* _Work to complete_
Below is a set of records. Please retype every one exactly.

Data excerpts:
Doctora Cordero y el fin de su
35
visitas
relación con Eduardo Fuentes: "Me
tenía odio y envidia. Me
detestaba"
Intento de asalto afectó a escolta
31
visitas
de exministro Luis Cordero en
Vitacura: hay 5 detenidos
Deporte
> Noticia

* _Your solution_
Doctora Cordero y el fin de su
35
visitas
relación con Eduardo Fuentes: "Me
tenía odio y envidia. Me
detestaba"
Intento de asalto afectó a escolta
31
visitas
de exministro Luis Cordero en
Vitacura: hay 5 detenidos
Deporte
> Noticia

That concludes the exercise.